Like so many killers, Berkowitz has become a born-again Christian behind bars. CBS News screened an exclusive interview with Berkowitz on the 40th anniversary of his arrest on Friday.
He said: ‘Well, I’ve, I’ve apologised many times and I just always sort of let them know that I’m very sorry for what happened and, eh, I wish I could go back and change things.
‘And I hope these people are getting along in life as best as possible. I never forget where I came from, and what my situation was like some four decades ago.
‘People that were hurt, people that are still in pain, suffering the loss because of my criminal actions. And I never forget that. Sometimes that weighs very heavy on me.’
Speaking about his killing spree in 1977 he blithely blamed the devil for his crimes.
He said: ‘It was just a break from reality, thought I was doing something to appease the devil. I’m sorry for it, but I really don’t want to talk about it anymore.
‘Because at this time I was serving him. I was serving him. I feel that he had taken over my mind and body. And I just surrendered to those very dark forces, I regret that with all my heart but that was like 40 years ago.’
But although it was ‘like 40 years ago’, Berkowitz’s victims are still suffering with the consequences of having starring roles they did not want in the summer of Sam.

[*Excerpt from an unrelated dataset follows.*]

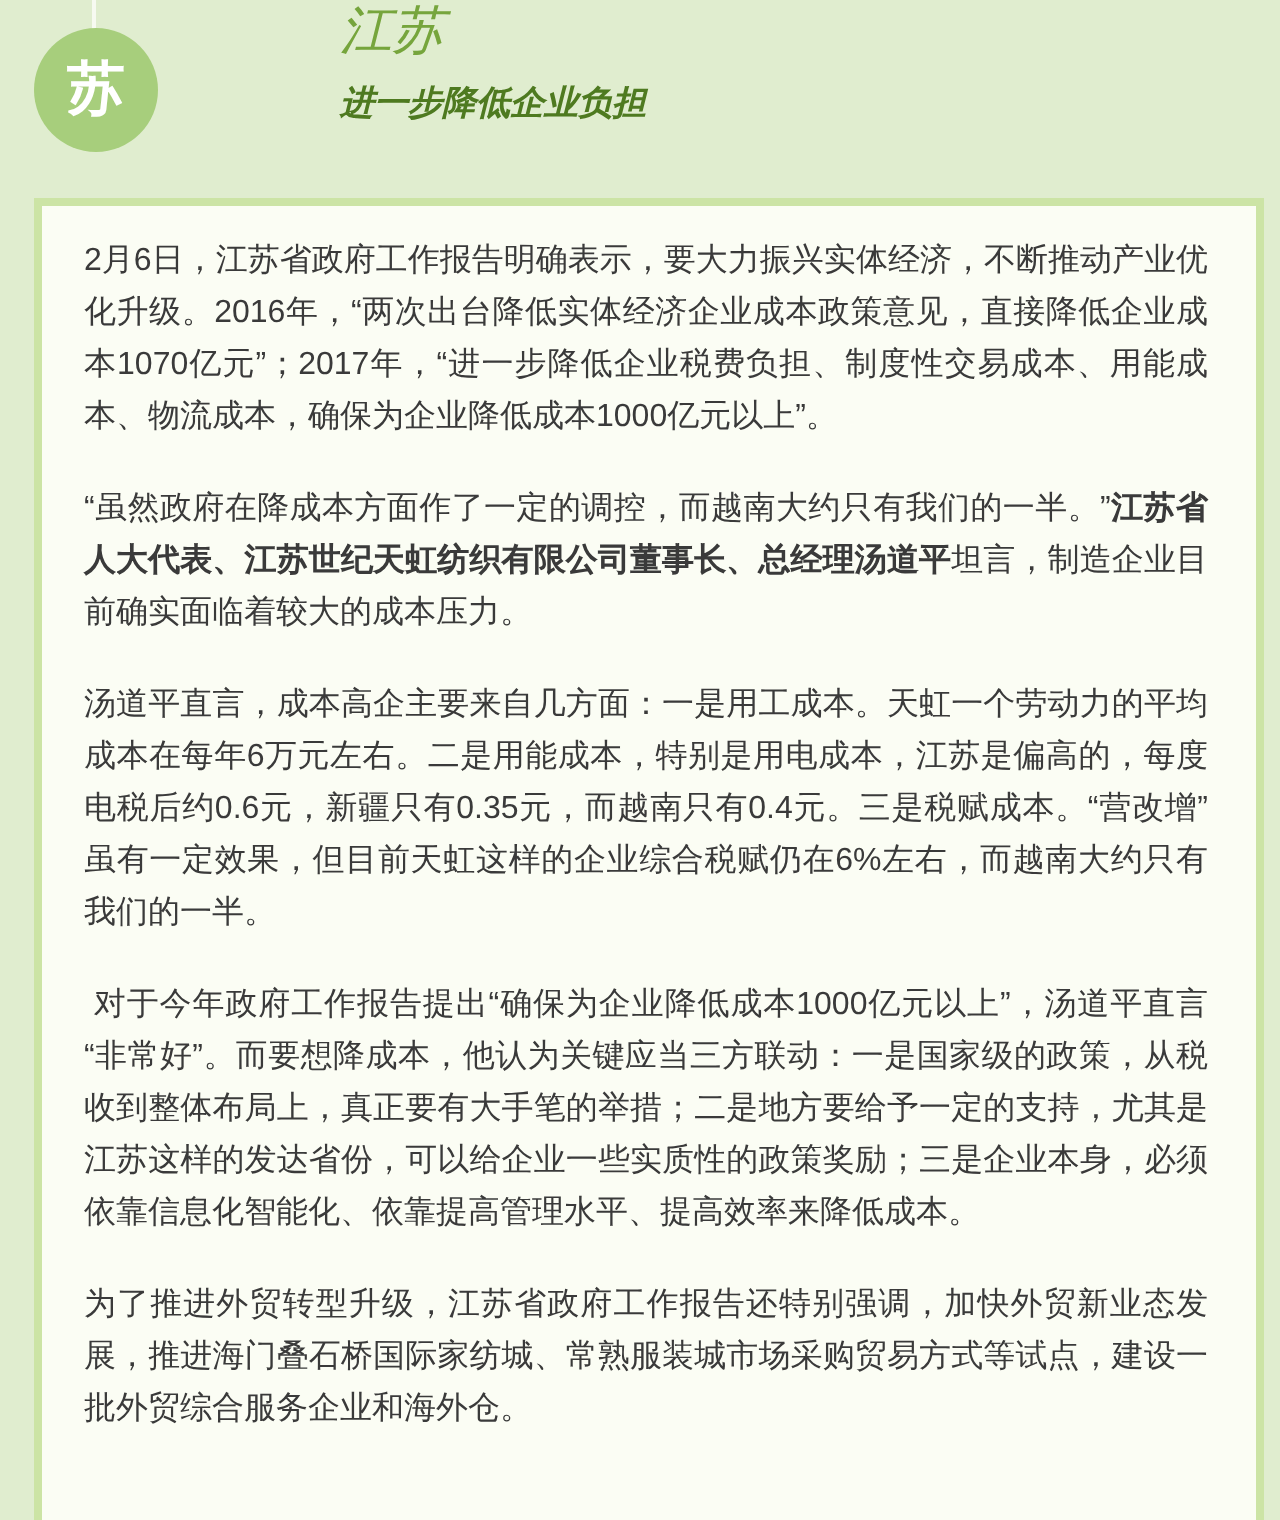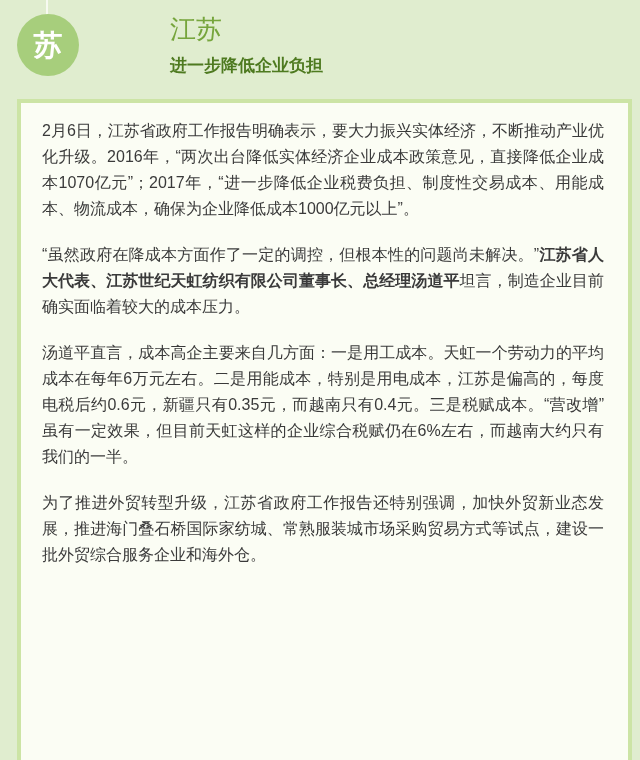"江苏" .header-text { font-style: none -> italic; top: 14px -> 0 }
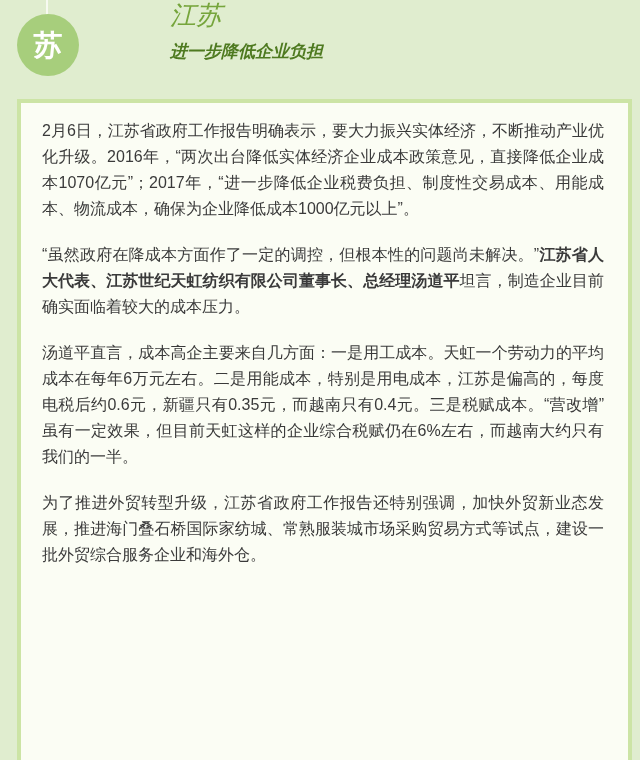"“虽然政府在降成本方面作了一定的调控，但根本性的问题尚未解决。”" span { text: 但根本性的问题尚未解决 -> 而越南大约只有我们的一半 }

Robert Violante, who survived but his girlfriend Stacy did not, said: ‘The bullet totally destroyed the left eye and most of my right eye and uh, you know, full of blood, I couldn’t see anything but I could hear Stacy moaning.
‘The saddest part, that I never got to really know Stacy. I didn’t have any children cause I never got married, never had any children, unfortunately.
‘He ruined not just my life, 12 other lives, plus their families. So, how do you forgive something like that, somebody like that? You don’t.’
Fellow survivor Carl Denaro added: ‘It kind of took over my personality and wherever I went everything would just stop and you’d just hear whispering, “That guy that got shot by Son of Sam”.
‘And it got to the point where it became disturbing for me and I really felt like I was losing my identity.’